At the time the Chancellor to the Duke of Burgundy, Nicolas Rolin, decided to build an establishment to house the homeless of Beaune who had no resources, creating the Hospices de Beaune. In addition to its exceptional Gothic architectural style, the establishment owns a vineyard already at the time of its opening. A first in France! The vineyards of the Hospices de Beaune will grow over time, thanks to financial support and vineyard donations.
The 155th auction of the Hospices de Beaune took place in November 2015, with Claire Chazal and Christophe Lambert as honorary presidents. It generated the sum of 10,156,644€. This profit was donated to the hospital, the Institut Curie, and the AVC Foundation. This event occurs every year, on the third weekend of November.
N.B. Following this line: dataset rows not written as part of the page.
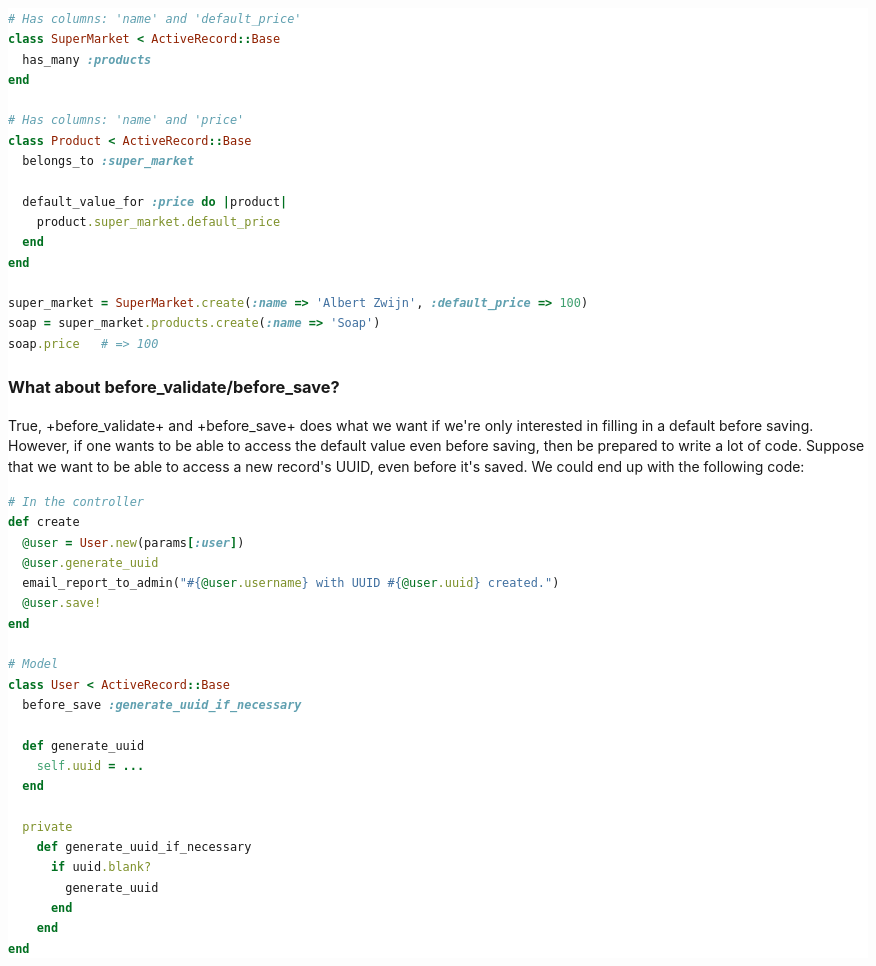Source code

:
 ```ruby
# Has columns: 'name' and 'default_price'
class SuperMarket < ActiveRecord::Base
  has_many :products
end

# Has columns: 'name' and 'price'
class Product < ActiveRecord::Base
  belongs_to :super_market

  default_value_for :price do |product|
    product.super_market.default_price
  end
end

super_market = SuperMarket.create(:name => 'Albert Zwijn', :default_price => 100)
soap = super_market.products.create(:name => 'Soap')
soap.price   # => 100
```

### What about before_validate/before_save?

True, +before_validate+ and +before_save+ does what we want if we're only interested in filling in a default before saving. However, if one wants to be able to access the default value even before saving, then be prepared to write a lot of code. Suppose that we want to be able to access a new record's UUID, even before it's saved. We could end up with the following code:

```ruby
# In the controller
def create
  @user = User.new(params[:user])
  @user.generate_uuid
  email_report_to_admin("#{@user.username} with UUID #{@user.uuid} created.")
  @user.save!
end

# Model
class User < ActiveRecord::Base
  before_save :generate_uuid_if_necessary

  def generate_uuid
    self.uuid = ...
  end

  private
    def generate_uuid_if_necessary
      if uuid.blank?
        generate_uuid
      end
    end
end
```
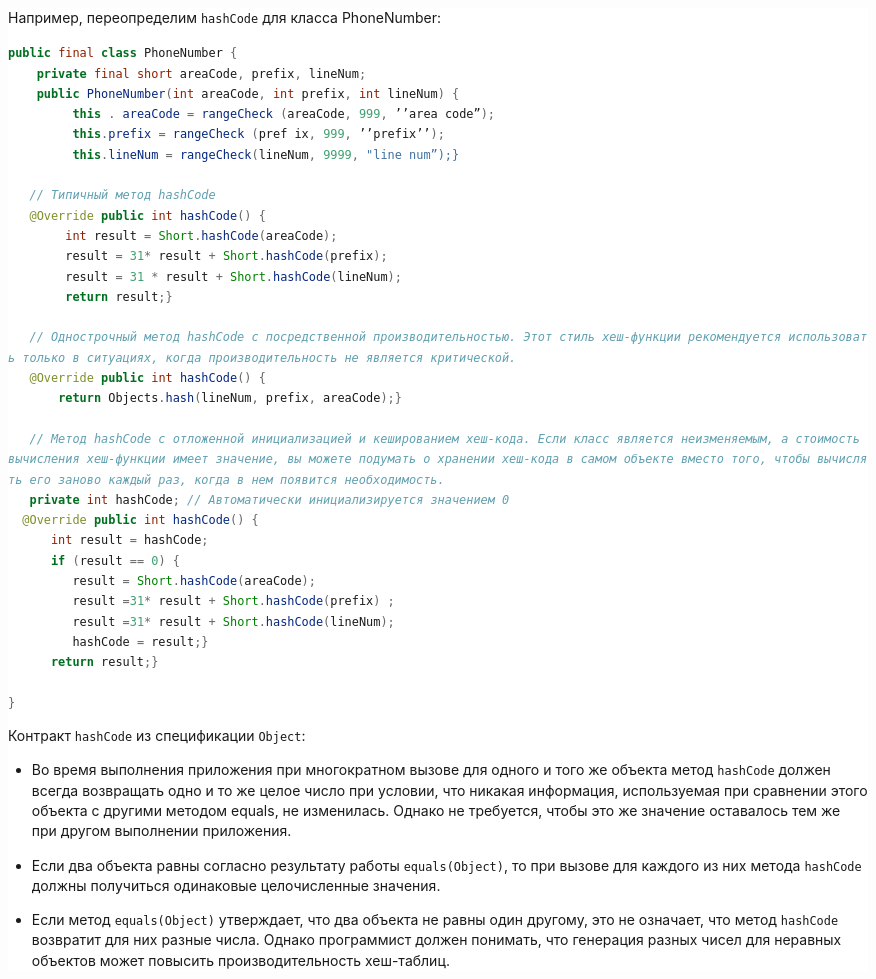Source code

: Например, переопределим `hashCode` для класса PhoneNumber:
```java
public final class PhoneNumber {
    private final short areaCode, prefix, lineNum;
    public PhoneNumber(int areaCode, int prefix, int lineNum) {
         this . areaCode = rangeCheck (areaCode, 999, ’’area code”);
         this.prefix = rangeCheck (pref ix, 999, ’’prefix’’);
         this.lineNum = rangeCheck(lineNum, 9999, "line num”);}

   // Типичный метод hashCode
   @Override public int hashCode() {
        int result = Short.hashCode(areaCode);
        result = 31* result + Short.hashCode(prefix);
        result = 31 * result + Short.hashCode(lineNum);
        return result;}

   // Однострочный метод hashCode с посредственной производительностью. Этот стиль хеш-функции рекомендуется использовать только в ситуациях, когда производительность не является критической.
   @Override public int hashCode() {
       return Objects.hash(lineNum, prefix, areaCode);}

   // Метод hashCode с отложенной инициализацией и кешированием хеш-кода. Если класс является неизменяемым, а стоимость вычисления хеш-функции имеет значение, вы можете подумать о хранении хеш-кода в самом объекте вместо того, чтобы вычислять его заново каждый раз, когда в нем появится необходимость.
   private int hashCode; // Автоматически инициализируется значением 0
  @Override public int hashCode() {
      int result = hashCode;
      if (result == 0) {
         result = Short.hashCode(areaCode);
         result =31* result + Short.hashCode(prefix) ;
         result =31* result + Short.hashCode(lineNum);
         hashCode = result;}
      return result;}

}
```

Контракт `hashCode` из спецификации `Object`:

+ Во время выполнения приложения при многократном вызове для одного и того же объекта метод `hashCode` 
должен всегда возвращать одно и то же целое число при условии, что никакая информация, 
используемая при сравнении этого объекта с другими методом equals, не изменилась. 
Однако не требуется, чтобы это же значение оставалось тем же при другом выполнении приложения.

+ Если два объекта равны согласно результату работы `equals(Object)`, то при вызове для каждого из них метода 
`hashCode` должны получиться одинаковые целочисленные значения.

+ Если метод `equals(Object)` утверждает, что два объекта не равны один другому, это не означает, что метод `hashCode` 
возвратит для них разные числа. Однако программист должен понимать, что генерация разных чисел для неравных 
объектов может повысить производительность хеш-таблиц.
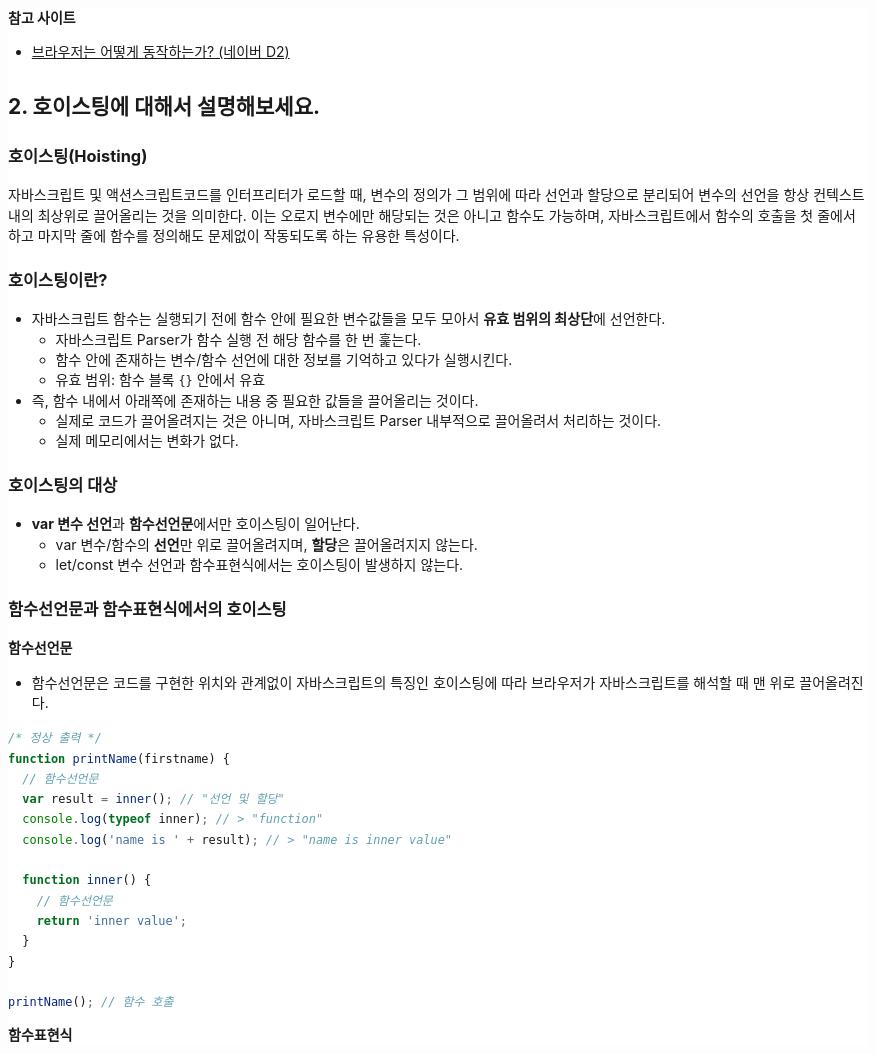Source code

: 
**참고 사이트**

- [브라우저는 어떻게 동작하는가? (네이버 D2)](https://d2.naver.com/helloworld/59361)

## 2. 호이스팅에 대해서 설명해보세요.

### 호이스팅(Hoisting)

자바스크립트 및 액션스크립트코드를 인터프리터가 로드할 때, 변수의 정의가 그 범위에 따라 선언과 할당으로 분리되어 변수의 선언을 항상 컨텍스트 내의 최상위로 끌어올리는 것을 의미한다. 이는 오로지 변수에만 해당되는 것은 아니고 함수도 가능하며, 자바스크립트에서 함수의 호출을 첫 줄에서 하고 마지막 줄에 함수를 정의해도 문제없이 작동되도록 하는 유용한 특성이다.

### 호이스팅이란?

- 자바스크립트 함수는 실행되기 전에 함수 안에 필요한 변수값들을 모두 모아서 **유효 범위의 최상단**에 선언한다.
  - 자바스크립트 Parser가 함수 실행 전 해당 함수를 한 번 훑는다.
  - 함수 안에 존재하는 변수/함수 선언에 대한 정보를 기억하고 있다가 실행시킨다.
  - 유효 범위: 함수 블록 `{}` 안에서 유효
- 즉, 함수 내에서 아래쪽에 존재하는 내용 중 필요한 값들을 끌어올리는 것이다.
  - 실제로 코드가 끌어올려지는 것은 아니며, 자바스크립트 Parser 내부적으로 끌어올려서 처리하는 것이다.
  - 실제 메모리에서는 변화가 없다.

### 호이스팅의 대상

- **var 변수 선언**과 **함수선언문**에서만 호이스팅이 일어난다.
  - var 변수/함수의 **선언**만 위로 끌어올려지며, **할당**은 끌어올려지지 않는다.
  - let/const 변수 선언과 함수표현식에서는 호이스팅이 발생하지 않는다.

### 함수선언문과 함수표현식에서의 호이스팅

**함수선언문**

- 함수선언문은 코드를 구현한 위치와 관계없이 자바스크립트의 특징인 호이스팅에 따라 브라우저가 자바스크립트를 해석할 때 맨 위로 끌어올려진다.

```jsx
/* 정상 출력 */
function printName(firstname) {
  // 함수선언문
  var result = inner(); // "선언 및 할당"
  console.log(typeof inner); // > "function"
  console.log('name is ' + result); // > "name is inner value"

  function inner() {
    // 함수선언문
    return 'inner value';
  }
}

printName(); // 함수 호출
```

**함수표현식**
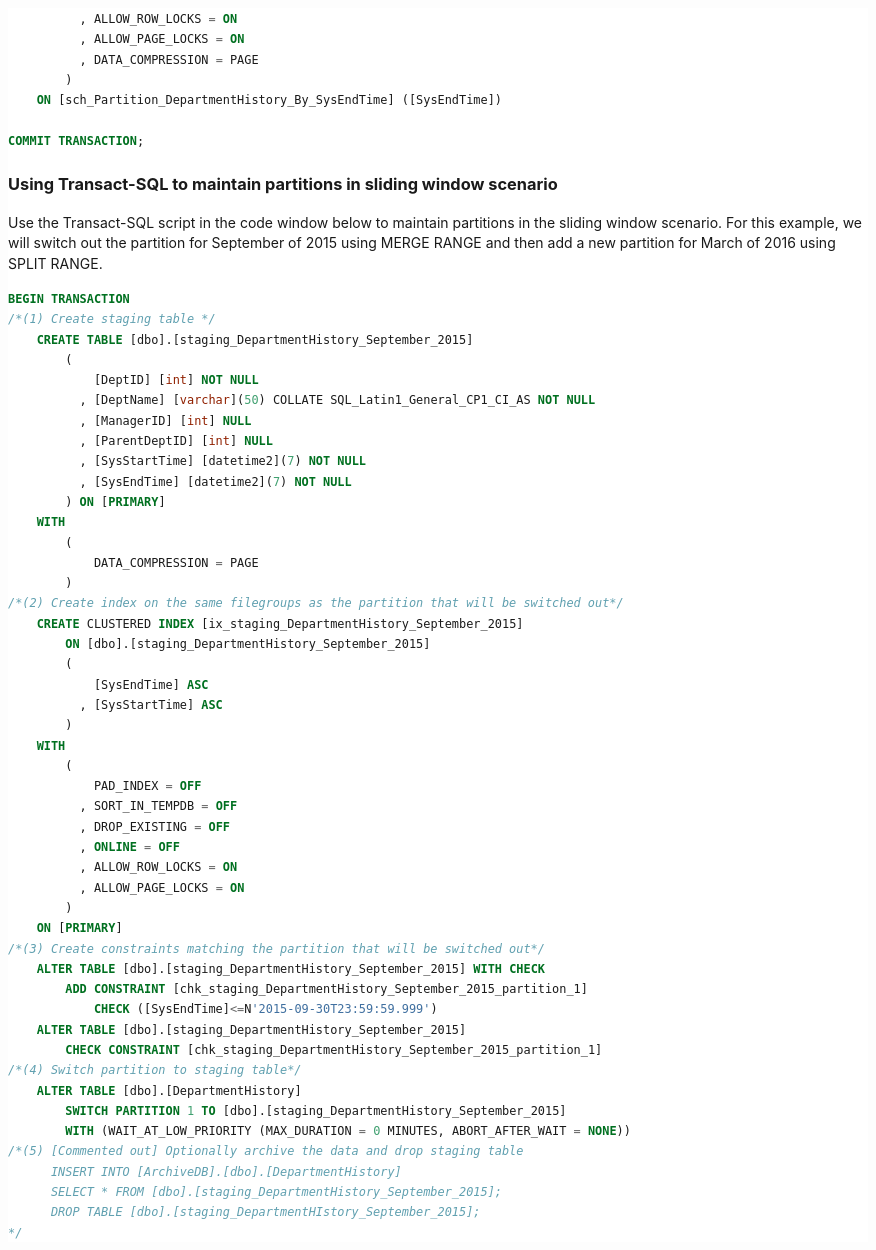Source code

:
```sql
          , ALLOW_ROW_LOCKS = ON
          , ALLOW_PAGE_LOCKS = ON
          , DATA_COMPRESSION = PAGE
        )
    ON [sch_Partition_DepartmentHistory_By_SysEndTime] ([SysEndTime])

COMMIT TRANSACTION;
```

### Using Transact-SQL to maintain partitions in sliding window scenario

Use the Transact-SQL script in the code window below to maintain partitions in the sliding window scenario. For this example, we will switch out the partition for September of 2015 using MERGE RANGE and then add a new partition for March of 2016 using SPLIT RANGE.

```sql
BEGIN TRANSACTION
/*(1) Create staging table */
    CREATE TABLE [dbo].[staging_DepartmentHistory_September_2015]
        (
            [DeptID] [int] NOT NULL
          , [DeptName] [varchar](50) COLLATE SQL_Latin1_General_CP1_CI_AS NOT NULL
          , [ManagerID] [int] NULL
          , [ParentDeptID] [int] NULL
          , [SysStartTime] [datetime2](7) NOT NULL
          , [SysEndTime] [datetime2](7) NOT NULL
        ) ON [PRIMARY]
    WITH
        (
            DATA_COMPRESSION = PAGE
        )
/*(2) Create index on the same filegroups as the partition that will be switched out*/
    CREATE CLUSTERED INDEX [ix_staging_DepartmentHistory_September_2015]
        ON [dbo].[staging_DepartmentHistory_September_2015]
        (
            [SysEndTime] ASC
          , [SysStartTime] ASC
        )
    WITH
        (
            PAD_INDEX = OFF
          , SORT_IN_TEMPDB = OFF
          , DROP_EXISTING = OFF
          , ONLINE = OFF
          , ALLOW_ROW_LOCKS = ON
          , ALLOW_PAGE_LOCKS = ON
        )
    ON [PRIMARY]
/*(3) Create constraints matching the partition that will be switched out*/
    ALTER TABLE [dbo].[staging_DepartmentHistory_September_2015] WITH CHECK
        ADD CONSTRAINT [chk_staging_DepartmentHistory_September_2015_partition_1]
            CHECK ([SysEndTime]<=N'2015-09-30T23:59:59.999')
    ALTER TABLE [dbo].[staging_DepartmentHistory_September_2015]
        CHECK CONSTRAINT [chk_staging_DepartmentHistory_September_2015_partition_1]
/*(4) Switch partition to staging table*/
    ALTER TABLE [dbo].[DepartmentHistory]
        SWITCH PARTITION 1 TO [dbo].[staging_DepartmentHistory_September_2015]
        WITH (WAIT_AT_LOW_PRIORITY (MAX_DURATION = 0 MINUTES, ABORT_AFTER_WAIT = NONE))
/*(5) [Commented out] Optionally archive the data and drop staging table
      INSERT INTO [ArchiveDB].[dbo].[DepartmentHistory]
      SELECT * FROM [dbo].[staging_DepartmentHistory_September_2015];
      DROP TABLE [dbo].[staging_DepartmentHIstory_September_2015];
*/
```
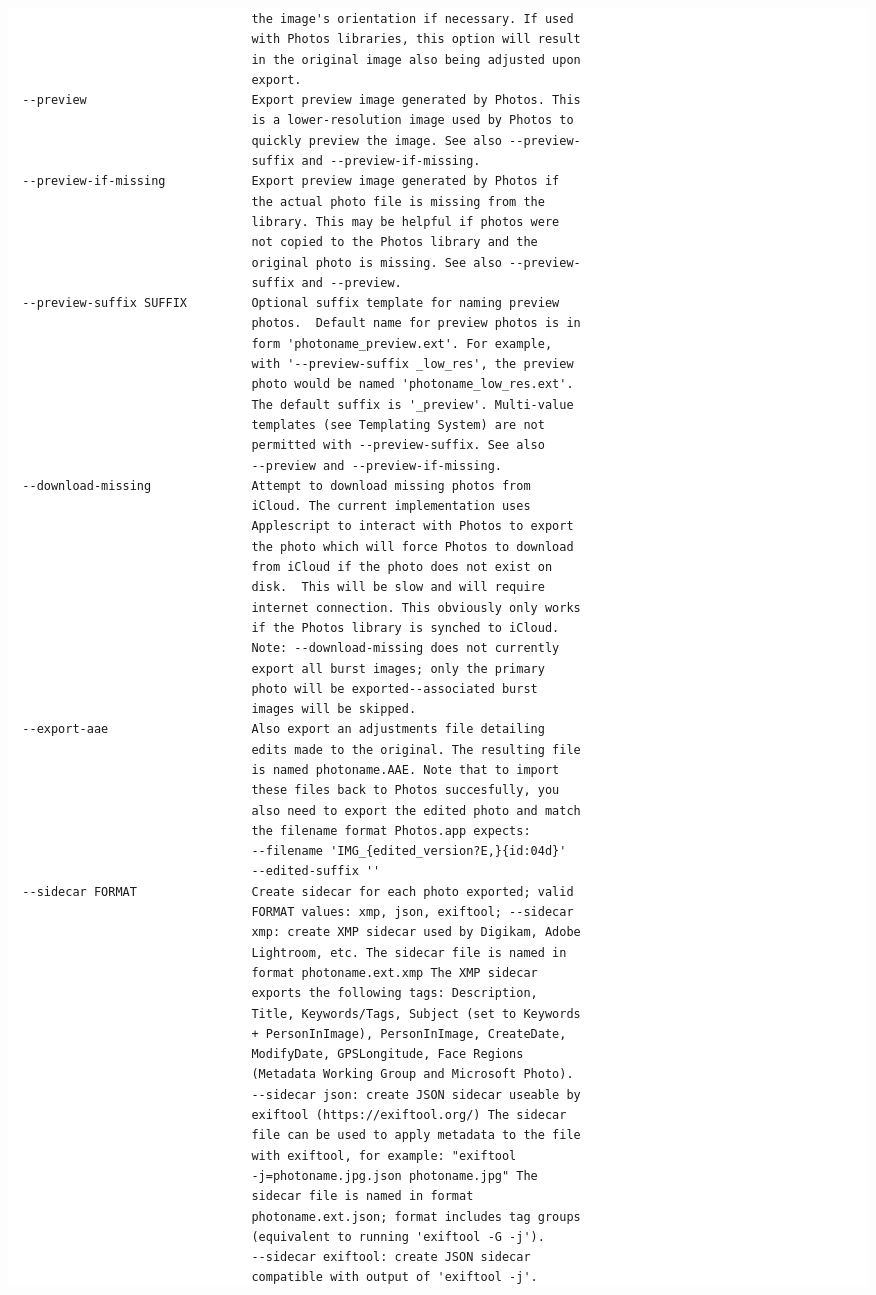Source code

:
```
                                  the image's orientation if necessary. If used
                                  with Photos libraries, this option will result
                                  in the original image also being adjusted upon
                                  export.
  --preview                       Export preview image generated by Photos. This
                                  is a lower-resolution image used by Photos to
                                  quickly preview the image. See also --preview-
                                  suffix and --preview-if-missing.
  --preview-if-missing            Export preview image generated by Photos if
                                  the actual photo file is missing from the
                                  library. This may be helpful if photos were
                                  not copied to the Photos library and the
                                  original photo is missing. See also --preview-
                                  suffix and --preview.
  --preview-suffix SUFFIX         Optional suffix template for naming preview
                                  photos.  Default name for preview photos is in
                                  form 'photoname_preview.ext'. For example,
                                  with '--preview-suffix _low_res', the preview
                                  photo would be named 'photoname_low_res.ext'.
                                  The default suffix is '_preview'. Multi-value
                                  templates (see Templating System) are not
                                  permitted with --preview-suffix. See also
                                  --preview and --preview-if-missing.
  --download-missing              Attempt to download missing photos from
                                  iCloud. The current implementation uses
                                  Applescript to interact with Photos to export
                                  the photo which will force Photos to download
                                  from iCloud if the photo does not exist on
                                  disk.  This will be slow and will require
                                  internet connection. This obviously only works
                                  if the Photos library is synched to iCloud.
                                  Note: --download-missing does not currently
                                  export all burst images; only the primary
                                  photo will be exported--associated burst
                                  images will be skipped.
  --export-aae                    Also export an adjustments file detailing
                                  edits made to the original. The resulting file
                                  is named photoname.AAE. Note that to import
                                  these files back to Photos succesfully, you
                                  also need to export the edited photo and match
                                  the filename format Photos.app expects:
                                  --filename 'IMG_{edited_version?E,}{id:04d}'
                                  --edited-suffix ''
  --sidecar FORMAT                Create sidecar for each photo exported; valid
                                  FORMAT values: xmp, json, exiftool; --sidecar
                                  xmp: create XMP sidecar used by Digikam, Adobe
                                  Lightroom, etc. The sidecar file is named in
                                  format photoname.ext.xmp The XMP sidecar
                                  exports the following tags: Description,
                                  Title, Keywords/Tags, Subject (set to Keywords
                                  + PersonInImage), PersonInImage, CreateDate,
                                  ModifyDate, GPSLongitude, Face Regions
                                  (Metadata Working Group and Microsoft Photo).
                                  --sidecar json: create JSON sidecar useable by
                                  exiftool (https://exiftool.org/) The sidecar
                                  file can be used to apply metadata to the file
                                  with exiftool, for example: "exiftool
                                  -j=photoname.jpg.json photoname.jpg" The
                                  sidecar file is named in format
                                  photoname.ext.json; format includes tag groups
                                  (equivalent to running 'exiftool -G -j').
                                  --sidecar exiftool: create JSON sidecar
                                  compatible with output of 'exiftool -j'.
```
One of the ways created to help promote the wines of Burgundy are celebrations organized by the brotherhood of the Chevaliers du Tastevin of the Clos de Vougeot. In the 1930s winemakers were no longer able to sell their wines, hence this brilliant idea by a few winemakers: to invite the whole world to come and taste them at the Château du Clos de Vougeot, accompanied by the brotherhood of the Tastevin Knights.
It meets at the top of Vougeot at banquets called chapitres. The brotherhood is dressed in purple and gold in Rabelaisian fashion, and receives a diversity of honorable personalities from the political, literary, artistic and scientific worlds. These guests are inducted to the brotherhood after a ritual and burlesque ceremony, during which they learn about their duties as future knights.
The brotherhood of the Knights of the Tastevin
glazed tile roofs
The glazed tile roofs with geometric patterns are an integral part of the Burgundy landscape. These tiles adorn both religious and civil buildings since the splendid time of the Dukes of Burgundy…
The most famous of these buildings is the Hôtel-Dieu of Beaune, built by Nicolas Rolin, chancellor of Philippe le Bon. There is also the Hotel de Vogüé in Dijon and the castle of La Rochepot. This type of decoration was allowed to indicate as a symbolic, political or religious message, the social status, even the reputation, of a man or a community.
Mustard is linked to Dijon thanks to the Dukes of Burgundy. Mustard arrived in France in the 14th century, and more precisely on the occasion of the festivities of Rouvres organized by the Dukes of Burgundy. Thanks to the dukes it becomes noble and synonymous with wealth.